Trying to improve something as large as education funding means all ideas need to be on the table, including some that at first blush appear to have challenges. Taking an approach of how school district consolidation could work is a good start.
A number of years ago I was asked to address a group of U.S. school superintendents who were holding their annual meeting. They had a lot of SMART products in their classrooms and were committed to adding more. I was asked to present the story about how Dave and I had started and built SMART Technologies. The superintendents were curious about how a company like SMART actually came to life and then flourished. I was also asked to give them something controversial to consider.
Initiate bold action
True to the request, I told the story of SMART to the assembled superintendents, and it seemed to go over well. With 10 minutes left, I took a deep breath and put out my controversial topic for their consideration. I told them that while I didn’t know the individuals who would be in the audience that day, I had a sense of who they would be. I thought that within the upcoming 5 to 10 years all of them would be retiring from their roles, and it was that impending retirement that could give them the freedom to initiate a bold action to work on the broad-based consolidation of school districts across the country. There was polite applause at the end of the presentation and people came up to thank me for telling the SMART story. There was no reaction to the controversial topic that I raised.
Call me naive, but I expected more reaction. Passively consuming a story, as interesting as I think the SMART Technologies story is, pales in comparison to active engagement on a potentially emotional topic like school district consolidation. Here’s what drives some of my thinking on this urgent topic.
Looking at the math
The United States has 14,000 school districts. Doing some very simple math (essentially dividing by 50), that makes 280 school districts per state. The range in size of school districts is enormous – all the way from one-school districts through to the million-plus level. Each of these districts has a level of central office or administrative staff, some based on the size of the student body but some key functions are required regardless of the size. It is that administrative expense that concerns me in overall education spending.
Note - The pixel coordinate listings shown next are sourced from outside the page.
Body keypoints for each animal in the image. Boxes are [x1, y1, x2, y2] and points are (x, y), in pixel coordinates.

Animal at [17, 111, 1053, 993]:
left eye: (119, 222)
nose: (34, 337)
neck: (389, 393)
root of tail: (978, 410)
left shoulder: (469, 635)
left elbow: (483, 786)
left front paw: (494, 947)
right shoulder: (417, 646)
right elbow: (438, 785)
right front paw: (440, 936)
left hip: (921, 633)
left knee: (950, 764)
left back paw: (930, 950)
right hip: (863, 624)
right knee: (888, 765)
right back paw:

Maintaining the status quo
The argument is often made that local control and governance is needed for districts to allow parents and the community to adequately provide their perspectives and desires. Most recently local control has been argued against the common core state standards that have been supported and are in the process of being implemented by all but a handful of states. The standards involve what knowledge and skills a student needs to acquire. Districts and teachers determine how the standards are met.
Benefits to change
It is always easy to agitate against change by looking at the potential negatives, but how about starting with a focus on how the goals and objectives of education can be accomplished cost effectively through the elimination of duplicative administrative structures? If one considers what happens in all districts across a state, it doesn’t take a lot to understand that much work is duplicated. Where can economies be had so that more money reaches the classroom and has a greater impact on education outcomes?
This is a difficult issue for many because change is hard. The big worry in change is that things will get worse, that somehow something good will be lost. The reality is that the outside world is changing, and people everywhere are either currently adapting or will need to adapt in the future. A person can no longer sit comfortably anywhere around the world and consider that he can function strictly on a local basis. The Internet and technology are disrupting industries and ways of working every day. To get ahead of imposed change requires foresight and courage. Disrupt yourself or be disrupted is one way of thinking about the issue and that means putting potentially sacred cows on the table for consideration.
Thinking about school district consolidation is but one small element of the larger need to build a responsive education system for the 21st century. Putting a collection of the best and brightest minds who are data-driven and who seek and align with appropriate strategies from a global examination of effective strategies is truly the best way to go. Then at the very local level, parents, teachers and all interested parties can focus on how they can equip their students to compete in a rapidly evolving global environment.